5. What else should parents know about vascular malformations?
VMs can cause both physical and emotional pain. “Some children report feeling different because of it,” Dr. Bass says. “Other kids don't even really realize what's going on. They just know something hurts or that kids are picking on them for having a purple spot or visible lump. This is all the more reason for people to be aware of VMs and detect them when children are young, before the lesion grows and before the child starts to experience any negativity around it,” Dr. Bass says.
Enrolling in a program, such as the Vascular Anomalies Program at Yale, will ensure that the child is cared for holistically, adds Dr. Bass. “Emotional support through counseling and child life services should be a part of any care plan for these complicated patients,” she says.
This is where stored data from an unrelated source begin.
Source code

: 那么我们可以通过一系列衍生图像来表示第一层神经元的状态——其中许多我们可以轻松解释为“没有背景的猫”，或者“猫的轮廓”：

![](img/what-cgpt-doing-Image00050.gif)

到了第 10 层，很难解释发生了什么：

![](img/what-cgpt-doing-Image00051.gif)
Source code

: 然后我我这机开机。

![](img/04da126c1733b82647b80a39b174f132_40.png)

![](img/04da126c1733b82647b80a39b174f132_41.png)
A VM can also be stressful for parents, who may worry they did something to cause the problem or passed on a gene that is at fault. “I provide reassurance that the majority of VM mutations are not inherited," says Dr. Bass. “I'll say to parents, ‘Maybe your child was born with a freckle on their shoulder; do you have that same freckle? Of course not. You didn’t pass that freckle on any more than you passed on the VM. So, just think of the VM like another freckle that we need to take care of.’”
I try to provide perspective and positivity because, most of the time, vascular malformations are not life-threatening; they just need to be managed, she adds.